**About this exercise:** From the first line of the data below, copy each line up to the one containing "lung cancer stained", and include that line too.

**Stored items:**
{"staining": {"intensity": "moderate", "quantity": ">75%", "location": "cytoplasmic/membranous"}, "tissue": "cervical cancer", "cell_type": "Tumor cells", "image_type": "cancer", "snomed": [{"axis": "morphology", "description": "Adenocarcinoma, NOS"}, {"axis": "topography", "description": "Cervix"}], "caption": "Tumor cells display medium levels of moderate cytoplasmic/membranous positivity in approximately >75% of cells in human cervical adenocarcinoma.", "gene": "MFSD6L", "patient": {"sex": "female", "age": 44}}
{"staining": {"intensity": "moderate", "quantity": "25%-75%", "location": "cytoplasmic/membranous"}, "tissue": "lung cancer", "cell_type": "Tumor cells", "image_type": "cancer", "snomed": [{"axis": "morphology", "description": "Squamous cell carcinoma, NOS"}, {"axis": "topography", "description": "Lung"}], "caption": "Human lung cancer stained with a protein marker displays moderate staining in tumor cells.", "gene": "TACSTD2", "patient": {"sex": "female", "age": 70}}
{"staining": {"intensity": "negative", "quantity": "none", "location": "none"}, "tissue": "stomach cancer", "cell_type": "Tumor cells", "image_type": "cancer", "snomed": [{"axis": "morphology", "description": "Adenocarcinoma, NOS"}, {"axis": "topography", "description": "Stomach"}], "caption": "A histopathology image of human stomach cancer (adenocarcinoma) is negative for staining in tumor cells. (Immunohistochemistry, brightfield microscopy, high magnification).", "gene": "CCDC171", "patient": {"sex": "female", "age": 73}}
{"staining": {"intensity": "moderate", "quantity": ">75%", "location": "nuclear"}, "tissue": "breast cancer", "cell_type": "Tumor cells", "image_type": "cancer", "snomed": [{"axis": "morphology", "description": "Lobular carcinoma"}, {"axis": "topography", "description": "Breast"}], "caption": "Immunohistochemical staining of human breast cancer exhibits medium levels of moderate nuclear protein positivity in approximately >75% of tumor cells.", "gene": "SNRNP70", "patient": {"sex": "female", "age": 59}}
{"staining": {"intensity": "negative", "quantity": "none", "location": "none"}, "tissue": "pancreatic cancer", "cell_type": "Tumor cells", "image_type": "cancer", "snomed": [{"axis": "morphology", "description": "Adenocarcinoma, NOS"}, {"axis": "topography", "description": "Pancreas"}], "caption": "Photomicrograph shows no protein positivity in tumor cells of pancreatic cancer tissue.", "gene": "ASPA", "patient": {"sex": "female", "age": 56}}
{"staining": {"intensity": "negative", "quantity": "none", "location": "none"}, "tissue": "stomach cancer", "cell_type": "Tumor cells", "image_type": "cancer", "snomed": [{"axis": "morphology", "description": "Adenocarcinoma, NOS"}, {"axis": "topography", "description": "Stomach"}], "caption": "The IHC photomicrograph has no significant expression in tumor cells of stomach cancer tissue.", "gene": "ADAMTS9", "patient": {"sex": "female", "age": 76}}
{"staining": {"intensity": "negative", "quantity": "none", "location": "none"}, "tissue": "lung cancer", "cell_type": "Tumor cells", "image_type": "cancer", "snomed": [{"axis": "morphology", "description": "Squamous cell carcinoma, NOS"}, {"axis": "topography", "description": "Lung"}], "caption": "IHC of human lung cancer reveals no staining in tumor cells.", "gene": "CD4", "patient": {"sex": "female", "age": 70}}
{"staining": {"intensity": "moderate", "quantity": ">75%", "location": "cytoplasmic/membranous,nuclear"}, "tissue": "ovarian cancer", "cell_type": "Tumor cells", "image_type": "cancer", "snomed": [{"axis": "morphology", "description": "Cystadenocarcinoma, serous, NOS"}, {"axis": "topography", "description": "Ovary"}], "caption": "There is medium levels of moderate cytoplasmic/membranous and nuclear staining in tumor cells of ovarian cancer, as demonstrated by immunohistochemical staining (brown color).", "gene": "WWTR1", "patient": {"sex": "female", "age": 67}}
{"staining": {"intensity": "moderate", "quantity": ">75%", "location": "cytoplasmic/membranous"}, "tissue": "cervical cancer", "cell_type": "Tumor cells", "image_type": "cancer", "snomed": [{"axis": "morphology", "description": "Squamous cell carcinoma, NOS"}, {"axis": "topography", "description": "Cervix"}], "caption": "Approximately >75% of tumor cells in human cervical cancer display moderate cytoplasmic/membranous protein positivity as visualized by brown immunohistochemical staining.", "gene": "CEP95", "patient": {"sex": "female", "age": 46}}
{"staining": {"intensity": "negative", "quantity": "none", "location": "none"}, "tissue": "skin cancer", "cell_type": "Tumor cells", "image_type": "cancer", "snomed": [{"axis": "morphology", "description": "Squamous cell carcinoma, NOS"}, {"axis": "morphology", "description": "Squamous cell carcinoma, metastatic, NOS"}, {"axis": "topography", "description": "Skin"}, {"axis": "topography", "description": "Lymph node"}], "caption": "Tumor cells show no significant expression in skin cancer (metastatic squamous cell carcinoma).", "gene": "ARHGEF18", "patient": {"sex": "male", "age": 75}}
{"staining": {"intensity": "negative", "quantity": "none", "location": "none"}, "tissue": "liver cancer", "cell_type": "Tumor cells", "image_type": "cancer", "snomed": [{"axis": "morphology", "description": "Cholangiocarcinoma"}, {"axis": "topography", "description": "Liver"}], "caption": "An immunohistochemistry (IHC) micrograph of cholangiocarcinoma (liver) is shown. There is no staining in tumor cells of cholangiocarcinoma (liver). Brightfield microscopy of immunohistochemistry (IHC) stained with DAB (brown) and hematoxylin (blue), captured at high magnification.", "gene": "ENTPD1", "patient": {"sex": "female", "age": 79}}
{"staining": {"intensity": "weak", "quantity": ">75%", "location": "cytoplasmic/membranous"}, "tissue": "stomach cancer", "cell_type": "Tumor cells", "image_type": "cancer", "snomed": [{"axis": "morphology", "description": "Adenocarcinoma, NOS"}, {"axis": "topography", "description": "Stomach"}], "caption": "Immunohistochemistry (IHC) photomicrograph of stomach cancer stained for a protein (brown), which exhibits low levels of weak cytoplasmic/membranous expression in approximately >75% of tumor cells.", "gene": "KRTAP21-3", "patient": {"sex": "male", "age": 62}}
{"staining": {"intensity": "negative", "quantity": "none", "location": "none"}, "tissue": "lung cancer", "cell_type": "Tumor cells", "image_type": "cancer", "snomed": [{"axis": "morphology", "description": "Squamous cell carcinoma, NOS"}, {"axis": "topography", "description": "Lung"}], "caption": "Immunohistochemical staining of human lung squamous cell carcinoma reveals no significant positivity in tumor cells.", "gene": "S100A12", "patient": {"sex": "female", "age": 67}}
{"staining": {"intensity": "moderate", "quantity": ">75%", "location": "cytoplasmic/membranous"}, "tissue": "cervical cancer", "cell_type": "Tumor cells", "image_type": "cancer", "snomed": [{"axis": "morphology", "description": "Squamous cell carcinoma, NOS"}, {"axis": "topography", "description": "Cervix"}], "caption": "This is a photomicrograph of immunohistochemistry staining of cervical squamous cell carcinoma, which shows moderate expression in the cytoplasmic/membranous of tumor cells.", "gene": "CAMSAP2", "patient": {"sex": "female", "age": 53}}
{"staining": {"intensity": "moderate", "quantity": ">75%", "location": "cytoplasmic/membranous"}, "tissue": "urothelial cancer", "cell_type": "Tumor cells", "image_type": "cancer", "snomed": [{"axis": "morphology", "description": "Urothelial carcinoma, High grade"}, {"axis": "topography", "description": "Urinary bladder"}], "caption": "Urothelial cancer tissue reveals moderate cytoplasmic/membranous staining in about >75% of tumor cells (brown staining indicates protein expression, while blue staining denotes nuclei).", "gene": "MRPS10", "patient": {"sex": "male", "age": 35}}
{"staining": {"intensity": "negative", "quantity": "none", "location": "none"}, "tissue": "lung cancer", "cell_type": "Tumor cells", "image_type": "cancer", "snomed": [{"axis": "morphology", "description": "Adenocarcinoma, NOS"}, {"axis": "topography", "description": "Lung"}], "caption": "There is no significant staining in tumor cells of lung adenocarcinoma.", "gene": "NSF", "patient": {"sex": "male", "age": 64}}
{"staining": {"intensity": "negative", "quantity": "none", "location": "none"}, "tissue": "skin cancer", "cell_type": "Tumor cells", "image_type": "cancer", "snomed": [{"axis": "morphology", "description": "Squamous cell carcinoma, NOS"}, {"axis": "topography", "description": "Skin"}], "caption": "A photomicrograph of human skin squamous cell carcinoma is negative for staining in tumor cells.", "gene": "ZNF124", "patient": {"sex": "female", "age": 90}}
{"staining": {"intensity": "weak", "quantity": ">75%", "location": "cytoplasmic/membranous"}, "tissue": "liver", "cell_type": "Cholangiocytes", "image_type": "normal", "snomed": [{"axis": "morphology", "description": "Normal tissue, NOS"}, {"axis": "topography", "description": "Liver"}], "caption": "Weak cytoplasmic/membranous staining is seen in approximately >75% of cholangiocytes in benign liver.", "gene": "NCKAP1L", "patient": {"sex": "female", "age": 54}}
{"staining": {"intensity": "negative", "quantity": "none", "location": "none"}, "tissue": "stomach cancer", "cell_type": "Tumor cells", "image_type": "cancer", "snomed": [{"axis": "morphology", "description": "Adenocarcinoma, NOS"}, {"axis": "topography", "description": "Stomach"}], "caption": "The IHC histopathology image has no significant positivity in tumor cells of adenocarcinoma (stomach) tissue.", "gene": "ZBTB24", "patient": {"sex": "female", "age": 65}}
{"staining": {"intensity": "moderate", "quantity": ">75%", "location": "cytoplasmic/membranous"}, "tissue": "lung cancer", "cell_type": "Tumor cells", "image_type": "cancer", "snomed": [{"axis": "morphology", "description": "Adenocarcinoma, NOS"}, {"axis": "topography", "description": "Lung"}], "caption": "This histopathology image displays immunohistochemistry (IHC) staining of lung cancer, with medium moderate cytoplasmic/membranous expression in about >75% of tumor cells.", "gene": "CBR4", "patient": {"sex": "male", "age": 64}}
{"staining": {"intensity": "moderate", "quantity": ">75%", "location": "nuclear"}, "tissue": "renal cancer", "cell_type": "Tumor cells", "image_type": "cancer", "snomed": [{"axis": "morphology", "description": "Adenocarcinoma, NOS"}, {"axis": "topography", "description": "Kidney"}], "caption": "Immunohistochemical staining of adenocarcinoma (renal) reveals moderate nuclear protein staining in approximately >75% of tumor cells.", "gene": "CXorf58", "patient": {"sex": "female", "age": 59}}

**Your solution:**
{"staining": {"intensity": "moderate", "quantity": ">75%", "location": "cytoplasmic/membranous"}, "tissue": "cervical cancer", "cell_type": "Tumor cells", "image_type": "cancer", "snomed": [{"axis": "morphology", "description": "Adenocarcinoma, NOS"}, {"axis": "topography", "description": "Cervix"}], "caption": "Tumor cells display medium levels of moderate cytoplasmic/membranous positivity in approximately >75% of cells in human cervical adenocarcinoma.", "gene": "MFSD6L", "patient": {"sex": "female", "age": 44}}
{"staining": {"intensity": "moderate", "quantity": "25%-75%", "location": "cytoplasmic/membranous"}, "tissue": "lung cancer", "cell_type": "Tumor cells", "image_type": "cancer", "snomed": [{"axis": "morphology", "description": "Squamous cell carcinoma, NOS"}, {"axis": "topography", "description": "Lung"}], "caption": "Human lung cancer stained with a protein marker displays moderate staining in tumor cells.", "gene": "TACSTD2", "patient": {"sex": "female", "age": 70}}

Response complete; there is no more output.